For custom in-house models or vendor models the table doesn't yet cover, register pricing at runtime:

import "github.com/jerkeyray/starling/budget"

budget.RegisterPricing("my-finetune", inPerMtok, outPerMtok)

RegisterPricing clears the unknown-model warn-once memo so a stale "no price entry for ..." warning doesn't outlive the registration. Negative or zero rates are accepted (they multiply through unmodified) - the intended use is custom models, not overriding shipped rates.
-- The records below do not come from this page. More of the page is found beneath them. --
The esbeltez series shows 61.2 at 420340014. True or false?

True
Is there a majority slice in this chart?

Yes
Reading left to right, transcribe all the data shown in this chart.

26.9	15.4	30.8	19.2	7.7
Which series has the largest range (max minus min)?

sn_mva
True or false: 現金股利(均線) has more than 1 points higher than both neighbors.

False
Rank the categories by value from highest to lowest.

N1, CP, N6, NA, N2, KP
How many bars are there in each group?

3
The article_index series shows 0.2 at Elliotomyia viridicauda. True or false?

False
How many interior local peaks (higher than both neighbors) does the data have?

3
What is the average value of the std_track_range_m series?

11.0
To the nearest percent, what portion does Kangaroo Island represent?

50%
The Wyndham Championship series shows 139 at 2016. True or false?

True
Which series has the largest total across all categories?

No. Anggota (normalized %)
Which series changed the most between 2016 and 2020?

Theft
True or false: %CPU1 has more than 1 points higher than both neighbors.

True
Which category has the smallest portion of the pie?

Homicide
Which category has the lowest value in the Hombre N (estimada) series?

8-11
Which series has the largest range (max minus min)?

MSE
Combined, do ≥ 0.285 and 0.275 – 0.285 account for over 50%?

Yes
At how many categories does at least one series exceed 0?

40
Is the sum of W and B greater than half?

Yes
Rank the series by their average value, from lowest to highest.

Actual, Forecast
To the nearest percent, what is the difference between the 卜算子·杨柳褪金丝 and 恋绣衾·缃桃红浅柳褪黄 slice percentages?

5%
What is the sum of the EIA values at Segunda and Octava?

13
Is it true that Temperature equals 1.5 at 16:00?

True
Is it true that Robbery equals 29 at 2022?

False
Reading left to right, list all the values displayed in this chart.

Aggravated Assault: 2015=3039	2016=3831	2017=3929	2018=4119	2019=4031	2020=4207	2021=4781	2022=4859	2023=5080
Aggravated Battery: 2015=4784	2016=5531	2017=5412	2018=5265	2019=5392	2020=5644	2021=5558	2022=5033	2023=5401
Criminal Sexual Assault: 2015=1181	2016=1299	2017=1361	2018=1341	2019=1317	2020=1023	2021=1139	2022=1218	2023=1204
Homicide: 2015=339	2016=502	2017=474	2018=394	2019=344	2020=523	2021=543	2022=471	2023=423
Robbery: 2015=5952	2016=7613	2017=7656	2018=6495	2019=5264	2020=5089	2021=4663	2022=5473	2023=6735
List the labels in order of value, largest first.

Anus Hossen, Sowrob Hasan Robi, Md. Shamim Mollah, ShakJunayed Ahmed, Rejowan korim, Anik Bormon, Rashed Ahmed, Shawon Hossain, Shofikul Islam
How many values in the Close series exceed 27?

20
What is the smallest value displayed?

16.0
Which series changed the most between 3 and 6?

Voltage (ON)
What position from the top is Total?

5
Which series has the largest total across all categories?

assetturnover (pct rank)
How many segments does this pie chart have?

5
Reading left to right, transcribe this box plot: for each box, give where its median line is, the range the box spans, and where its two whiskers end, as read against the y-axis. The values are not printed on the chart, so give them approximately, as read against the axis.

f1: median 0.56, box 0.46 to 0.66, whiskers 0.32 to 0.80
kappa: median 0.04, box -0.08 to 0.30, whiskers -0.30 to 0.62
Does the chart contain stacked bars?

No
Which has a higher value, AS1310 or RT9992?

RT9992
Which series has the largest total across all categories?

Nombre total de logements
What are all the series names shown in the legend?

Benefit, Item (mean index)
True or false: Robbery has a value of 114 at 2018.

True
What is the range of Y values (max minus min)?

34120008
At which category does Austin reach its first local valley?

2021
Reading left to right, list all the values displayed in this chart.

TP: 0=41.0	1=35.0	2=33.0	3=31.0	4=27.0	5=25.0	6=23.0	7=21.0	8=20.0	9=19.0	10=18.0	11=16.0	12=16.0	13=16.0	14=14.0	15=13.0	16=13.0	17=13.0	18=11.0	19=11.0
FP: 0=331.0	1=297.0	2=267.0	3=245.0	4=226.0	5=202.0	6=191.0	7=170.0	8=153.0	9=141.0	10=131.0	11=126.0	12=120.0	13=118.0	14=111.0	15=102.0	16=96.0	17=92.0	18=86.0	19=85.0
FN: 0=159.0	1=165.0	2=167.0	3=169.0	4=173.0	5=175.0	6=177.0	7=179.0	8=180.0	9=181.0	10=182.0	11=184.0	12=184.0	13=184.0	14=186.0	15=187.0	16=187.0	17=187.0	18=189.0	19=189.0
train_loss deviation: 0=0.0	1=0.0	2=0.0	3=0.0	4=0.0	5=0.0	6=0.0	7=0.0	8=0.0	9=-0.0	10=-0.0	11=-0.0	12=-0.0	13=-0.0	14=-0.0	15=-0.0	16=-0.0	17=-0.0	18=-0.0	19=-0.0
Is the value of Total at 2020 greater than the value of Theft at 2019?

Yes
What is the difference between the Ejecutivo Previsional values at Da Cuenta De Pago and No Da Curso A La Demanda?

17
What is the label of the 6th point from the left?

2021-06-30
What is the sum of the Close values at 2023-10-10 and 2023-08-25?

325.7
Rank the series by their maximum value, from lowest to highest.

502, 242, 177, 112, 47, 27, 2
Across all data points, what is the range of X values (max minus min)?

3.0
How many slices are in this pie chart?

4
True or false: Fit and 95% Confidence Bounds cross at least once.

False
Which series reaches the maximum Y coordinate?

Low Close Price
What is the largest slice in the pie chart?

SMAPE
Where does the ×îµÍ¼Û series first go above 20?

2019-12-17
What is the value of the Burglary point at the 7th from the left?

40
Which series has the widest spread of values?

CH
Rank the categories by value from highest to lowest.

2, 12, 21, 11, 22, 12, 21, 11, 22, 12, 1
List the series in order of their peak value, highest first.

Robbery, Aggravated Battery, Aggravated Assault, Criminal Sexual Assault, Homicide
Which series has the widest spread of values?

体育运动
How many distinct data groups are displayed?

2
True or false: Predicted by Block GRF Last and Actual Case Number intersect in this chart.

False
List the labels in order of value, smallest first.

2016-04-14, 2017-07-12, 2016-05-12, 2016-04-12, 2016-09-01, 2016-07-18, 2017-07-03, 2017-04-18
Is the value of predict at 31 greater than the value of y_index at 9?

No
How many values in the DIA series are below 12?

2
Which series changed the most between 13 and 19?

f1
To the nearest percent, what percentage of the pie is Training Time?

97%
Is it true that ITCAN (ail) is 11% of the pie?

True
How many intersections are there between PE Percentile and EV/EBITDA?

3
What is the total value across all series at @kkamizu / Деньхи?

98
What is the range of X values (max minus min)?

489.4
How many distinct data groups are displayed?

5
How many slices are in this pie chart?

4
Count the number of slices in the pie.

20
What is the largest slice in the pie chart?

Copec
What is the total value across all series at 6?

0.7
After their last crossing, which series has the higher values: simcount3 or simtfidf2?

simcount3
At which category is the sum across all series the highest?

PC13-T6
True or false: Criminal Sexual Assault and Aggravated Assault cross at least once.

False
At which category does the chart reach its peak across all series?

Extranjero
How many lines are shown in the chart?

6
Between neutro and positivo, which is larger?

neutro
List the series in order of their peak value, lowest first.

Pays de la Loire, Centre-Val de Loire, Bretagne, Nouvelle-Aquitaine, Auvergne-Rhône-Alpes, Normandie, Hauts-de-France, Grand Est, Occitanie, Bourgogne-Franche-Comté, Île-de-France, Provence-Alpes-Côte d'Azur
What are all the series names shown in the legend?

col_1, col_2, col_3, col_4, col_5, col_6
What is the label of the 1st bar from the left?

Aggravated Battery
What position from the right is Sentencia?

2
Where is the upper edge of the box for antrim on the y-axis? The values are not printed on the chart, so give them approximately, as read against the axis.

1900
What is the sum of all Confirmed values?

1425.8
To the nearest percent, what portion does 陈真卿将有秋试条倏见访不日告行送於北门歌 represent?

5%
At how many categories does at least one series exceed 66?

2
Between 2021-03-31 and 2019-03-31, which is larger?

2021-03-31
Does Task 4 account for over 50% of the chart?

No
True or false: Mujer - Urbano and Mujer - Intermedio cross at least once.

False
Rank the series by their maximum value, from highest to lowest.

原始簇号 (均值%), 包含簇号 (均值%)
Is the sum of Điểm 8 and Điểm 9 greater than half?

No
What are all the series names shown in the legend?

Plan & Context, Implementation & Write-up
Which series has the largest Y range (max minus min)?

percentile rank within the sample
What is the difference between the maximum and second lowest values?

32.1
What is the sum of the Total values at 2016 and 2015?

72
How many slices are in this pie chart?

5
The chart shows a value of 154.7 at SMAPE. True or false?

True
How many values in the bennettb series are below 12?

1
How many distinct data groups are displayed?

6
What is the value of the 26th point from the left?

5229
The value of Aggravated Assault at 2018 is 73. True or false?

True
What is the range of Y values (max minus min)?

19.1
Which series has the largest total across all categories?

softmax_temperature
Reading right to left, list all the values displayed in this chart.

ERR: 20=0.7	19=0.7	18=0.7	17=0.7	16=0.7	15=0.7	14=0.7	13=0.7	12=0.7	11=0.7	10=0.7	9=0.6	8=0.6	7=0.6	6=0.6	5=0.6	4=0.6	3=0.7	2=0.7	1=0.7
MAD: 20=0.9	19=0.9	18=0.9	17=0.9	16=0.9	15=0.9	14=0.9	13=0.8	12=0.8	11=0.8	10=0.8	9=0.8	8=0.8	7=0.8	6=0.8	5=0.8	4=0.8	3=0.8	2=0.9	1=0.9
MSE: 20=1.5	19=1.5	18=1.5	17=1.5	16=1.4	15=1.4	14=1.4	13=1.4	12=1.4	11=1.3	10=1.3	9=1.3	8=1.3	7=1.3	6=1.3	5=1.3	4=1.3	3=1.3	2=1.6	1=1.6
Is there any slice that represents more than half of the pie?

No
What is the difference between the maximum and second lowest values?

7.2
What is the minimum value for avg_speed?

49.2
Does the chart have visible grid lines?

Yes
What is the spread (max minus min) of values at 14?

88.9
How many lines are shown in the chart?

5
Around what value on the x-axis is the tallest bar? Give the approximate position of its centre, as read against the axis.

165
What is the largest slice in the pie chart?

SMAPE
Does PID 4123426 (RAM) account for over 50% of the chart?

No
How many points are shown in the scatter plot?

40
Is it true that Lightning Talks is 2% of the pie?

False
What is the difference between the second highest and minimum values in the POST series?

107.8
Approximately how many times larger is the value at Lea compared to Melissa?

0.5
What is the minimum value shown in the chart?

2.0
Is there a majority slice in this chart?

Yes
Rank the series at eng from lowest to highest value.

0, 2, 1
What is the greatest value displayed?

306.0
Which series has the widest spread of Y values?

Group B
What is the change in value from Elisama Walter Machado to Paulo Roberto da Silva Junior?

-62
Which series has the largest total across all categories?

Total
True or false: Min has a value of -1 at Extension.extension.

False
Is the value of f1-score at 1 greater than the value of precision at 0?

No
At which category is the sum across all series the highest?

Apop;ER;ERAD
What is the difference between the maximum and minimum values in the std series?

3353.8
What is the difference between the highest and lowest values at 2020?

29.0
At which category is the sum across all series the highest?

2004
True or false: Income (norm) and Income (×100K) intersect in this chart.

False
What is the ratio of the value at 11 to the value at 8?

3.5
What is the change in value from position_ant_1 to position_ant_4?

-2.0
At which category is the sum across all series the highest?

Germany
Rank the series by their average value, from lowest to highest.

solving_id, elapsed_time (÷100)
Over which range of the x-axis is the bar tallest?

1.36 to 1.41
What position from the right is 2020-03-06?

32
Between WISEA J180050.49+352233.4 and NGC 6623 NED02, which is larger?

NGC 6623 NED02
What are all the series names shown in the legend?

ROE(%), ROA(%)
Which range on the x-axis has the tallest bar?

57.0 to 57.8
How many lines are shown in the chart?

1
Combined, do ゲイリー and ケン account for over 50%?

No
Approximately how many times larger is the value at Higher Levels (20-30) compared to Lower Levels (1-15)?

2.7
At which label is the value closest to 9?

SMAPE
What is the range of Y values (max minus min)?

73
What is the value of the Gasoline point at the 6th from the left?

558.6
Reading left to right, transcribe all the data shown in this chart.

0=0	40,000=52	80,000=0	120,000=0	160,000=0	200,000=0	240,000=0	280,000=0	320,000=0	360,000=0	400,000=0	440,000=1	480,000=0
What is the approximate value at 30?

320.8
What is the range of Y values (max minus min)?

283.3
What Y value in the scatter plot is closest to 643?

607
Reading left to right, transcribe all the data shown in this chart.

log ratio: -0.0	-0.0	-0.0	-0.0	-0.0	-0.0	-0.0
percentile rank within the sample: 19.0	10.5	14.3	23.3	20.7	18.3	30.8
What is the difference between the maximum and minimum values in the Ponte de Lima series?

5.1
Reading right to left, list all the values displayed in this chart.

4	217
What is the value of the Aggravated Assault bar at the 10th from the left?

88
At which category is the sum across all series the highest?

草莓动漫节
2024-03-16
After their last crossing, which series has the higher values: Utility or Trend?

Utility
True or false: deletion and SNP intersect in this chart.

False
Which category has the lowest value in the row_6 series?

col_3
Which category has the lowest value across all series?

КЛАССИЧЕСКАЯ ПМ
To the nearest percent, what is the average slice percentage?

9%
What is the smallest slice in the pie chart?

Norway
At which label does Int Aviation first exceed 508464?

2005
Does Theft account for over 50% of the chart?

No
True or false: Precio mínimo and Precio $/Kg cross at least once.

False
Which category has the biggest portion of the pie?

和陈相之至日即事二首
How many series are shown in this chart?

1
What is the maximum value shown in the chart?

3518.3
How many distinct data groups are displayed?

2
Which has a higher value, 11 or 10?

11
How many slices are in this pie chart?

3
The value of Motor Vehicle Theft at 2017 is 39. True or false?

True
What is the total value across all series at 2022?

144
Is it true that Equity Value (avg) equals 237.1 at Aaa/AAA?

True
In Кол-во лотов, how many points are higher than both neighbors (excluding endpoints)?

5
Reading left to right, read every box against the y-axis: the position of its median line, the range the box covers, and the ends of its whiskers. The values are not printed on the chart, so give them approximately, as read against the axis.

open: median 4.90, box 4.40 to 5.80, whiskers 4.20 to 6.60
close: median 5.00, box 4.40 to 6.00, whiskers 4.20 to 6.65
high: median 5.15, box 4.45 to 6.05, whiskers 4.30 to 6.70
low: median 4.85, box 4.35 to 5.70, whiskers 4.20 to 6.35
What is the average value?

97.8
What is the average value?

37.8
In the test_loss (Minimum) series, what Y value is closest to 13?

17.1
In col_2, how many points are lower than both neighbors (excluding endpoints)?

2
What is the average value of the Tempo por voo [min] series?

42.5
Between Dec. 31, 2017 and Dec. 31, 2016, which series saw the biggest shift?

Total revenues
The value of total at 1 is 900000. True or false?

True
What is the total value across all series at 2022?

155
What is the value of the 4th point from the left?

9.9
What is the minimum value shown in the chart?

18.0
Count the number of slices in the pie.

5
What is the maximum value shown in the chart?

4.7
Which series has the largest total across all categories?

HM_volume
For models still not in the table, MaxUSD enforcement skips that axis (the runtime can't price what it doesn't know). Always set MaxInputTokens and MaxOutputTokens as defense-in-depth.

Picking values

WorkloadSane starting caps
Small QA bot, 1-3 turnsMaxInputTokens: 8k, MaxOutputTokens: 2k, MaxUSD: 0.05, MaxWallClock: 30s
Multi-tool research, 8-12 turnsMaxInputTokens: 100k, MaxOutputTokens: 8k, MaxUSD: 1.50, MaxWallClock: 2m
Long-running incident triageMaxInputTokens: 250k, MaxOutputTokens: 16k, MaxUSD: 5.00, MaxWallClock: 5m
Replay only (no provider call)All axes 0; replay never pays cost.

Production agents should always set MaxUSD, even if generous. It's the only axis that scales 1:1 with billing surprises.

Recovering after a trip

The terminal RunFailed{ErrorType:"budget"} is final — the run cannot continue under the same id. If you want a follow-up turn under a fresh budget:

  1. Read the recorded run, find the BudgetExceeded.PartialText if any.
  2. Construct a new run with a new goal that incorporates the partial output as context.
  3. The old run stays in the log for audit.

Budgets vs MaxTurns

Config.MaxTurns caps the ReAct loop count. It's not a budget axis; it does not emit BudgetExceeded. A turn cap trip terminates with RunFailed{ErrorType:"max_turns"}. Use both: budgets for cost and time, MaxTurns for runaway tool-use loops.

Anti-patterns

  • Setting only MaxUSD. Models not in the price table aren't enforced. Add token caps as defense-in-depth.
  • MaxWallClock shorter than your slowest tool. A long step.SideEffect HTTP call counts against wall-clock. Pick a value that accounts for tool latency, not just LLM latency.
  • Reading Cap and Actual as integers. Both are float64 for USD compatibility. Cast explicitly when comparing token counts.
  • Treating budget trips as exceptional. They're a normal signal in prod — instrument the starling_budget_exceeded_total{axis=...} metric and alert when an axis trips at unexpected frequency.